▶ TASK REQUIREMENTS
Reproduce the records below in full, replacing every occurrence of "rosal" with "jazmín" and leaving everything else unchanged.

▶ MATERIAL PROVIDED

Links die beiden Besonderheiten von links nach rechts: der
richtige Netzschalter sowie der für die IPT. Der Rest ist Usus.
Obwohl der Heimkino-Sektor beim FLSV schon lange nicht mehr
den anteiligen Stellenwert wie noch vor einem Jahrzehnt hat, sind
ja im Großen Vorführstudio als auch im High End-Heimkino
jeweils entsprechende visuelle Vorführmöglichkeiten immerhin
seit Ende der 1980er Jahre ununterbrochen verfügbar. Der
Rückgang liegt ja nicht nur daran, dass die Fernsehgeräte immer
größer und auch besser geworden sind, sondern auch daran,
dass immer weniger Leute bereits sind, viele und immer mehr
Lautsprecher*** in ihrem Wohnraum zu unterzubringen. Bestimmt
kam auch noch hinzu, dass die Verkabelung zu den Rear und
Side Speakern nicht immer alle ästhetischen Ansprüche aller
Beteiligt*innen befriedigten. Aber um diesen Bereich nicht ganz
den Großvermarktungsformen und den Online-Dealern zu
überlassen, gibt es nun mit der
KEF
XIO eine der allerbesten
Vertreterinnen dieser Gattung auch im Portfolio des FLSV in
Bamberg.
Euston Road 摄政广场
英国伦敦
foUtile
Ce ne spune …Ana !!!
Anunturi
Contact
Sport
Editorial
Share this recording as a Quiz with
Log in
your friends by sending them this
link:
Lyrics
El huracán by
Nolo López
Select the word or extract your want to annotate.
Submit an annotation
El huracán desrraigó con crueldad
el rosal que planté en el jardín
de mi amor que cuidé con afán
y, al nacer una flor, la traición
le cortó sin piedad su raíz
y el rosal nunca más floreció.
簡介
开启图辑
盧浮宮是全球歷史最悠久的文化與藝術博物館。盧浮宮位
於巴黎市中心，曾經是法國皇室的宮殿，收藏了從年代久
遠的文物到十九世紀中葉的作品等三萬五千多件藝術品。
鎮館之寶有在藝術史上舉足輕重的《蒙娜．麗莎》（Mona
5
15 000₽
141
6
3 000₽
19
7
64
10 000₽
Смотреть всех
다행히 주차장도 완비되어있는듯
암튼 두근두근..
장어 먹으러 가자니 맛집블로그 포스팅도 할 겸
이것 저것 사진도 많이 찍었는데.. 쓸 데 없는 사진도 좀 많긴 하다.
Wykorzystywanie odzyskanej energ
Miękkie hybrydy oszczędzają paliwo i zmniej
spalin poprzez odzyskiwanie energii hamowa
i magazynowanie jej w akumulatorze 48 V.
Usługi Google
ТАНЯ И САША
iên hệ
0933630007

▶ OUTPUT
Links die beiden Besonderheiten von links nach rechts: der
richtige Netzschalter sowie der für die IPT. Der Rest ist Usus.
Obwohl der Heimkino-Sektor beim FLSV schon lange nicht mehr
den anteiligen Stellenwert wie noch vor einem Jahrzehnt hat, sind
ja im Großen Vorführstudio als auch im High End-Heimkino
jeweils entsprechende visuelle Vorführmöglichkeiten immerhin
seit Ende der 1980er Jahre ununterbrochen verfügbar. Der
Rückgang liegt ja nicht nur daran, dass die Fernsehgeräte immer
größer und auch besser geworden sind, sondern auch daran,
dass immer weniger Leute bereits sind, viele und immer mehr
Lautsprecher*** in ihrem Wohnraum zu unterzubringen. Bestimmt
kam auch noch hinzu, dass die Verkabelung zu den Rear und
Side Speakern nicht immer alle ästhetischen Ansprüche aller
Beteiligt*innen befriedigten. Aber um diesen Bereich nicht ganz
den Großvermarktungsformen und den Online-Dealern zu
überlassen, gibt es nun mit der
KEF
XIO eine der allerbesten
Vertreterinnen dieser Gattung auch im Portfolio des FLSV in
Bamberg.
Euston Road 摄政广场
英国伦敦
foUtile
Ce ne spune …Ana !!!
Anunturi
Contact
Sport
Editorial
Share this recording as a Quiz with
Log in
your friends by sending them this
link:
Lyrics
El huracán by
Nolo López
Select the word or extract your want to annotate.
Submit an annotation
El huracán desrraigó con crueldad
el jazmín que planté en el jardín
de mi amor que cuidé con afán
y, al nacer una flor, la traición
le cortó sin piedad su raíz
y el jazmín nunca más floreció.
簡介
开启图辑
盧浮宮是全球歷史最悠久的文化與藝術博物館。盧浮宮位
於巴黎市中心，曾經是法國皇室的宮殿，收藏了從年代久
遠的文物到十九世紀中葉的作品等三萬五千多件藝術品。
鎮館之寶有在藝術史上舉足輕重的《蒙娜．麗莎》（Mona
5
15 000₽
141
6
3 000₽
19
7
64
10 000₽
Смотреть всех
다행히 주차장도 완비되어있는듯
암튼 두근두근..
장어 먹으러 가자니 맛집블로그 포스팅도 할 겸
이것 저것 사진도 많이 찍었는데.. 쓸 데 없는 사진도 좀 많긴 하다.
Wykorzystywanie odzyskanej energ
Miękkie hybrydy oszczędzają paliwo i zmniej
spalin poprzez odzyskiwanie energii hamowa
i magazynowanie jej w akumulatorze 48 V.
Usługi Google
ТАНЯ И САША
iên hệ
0933630007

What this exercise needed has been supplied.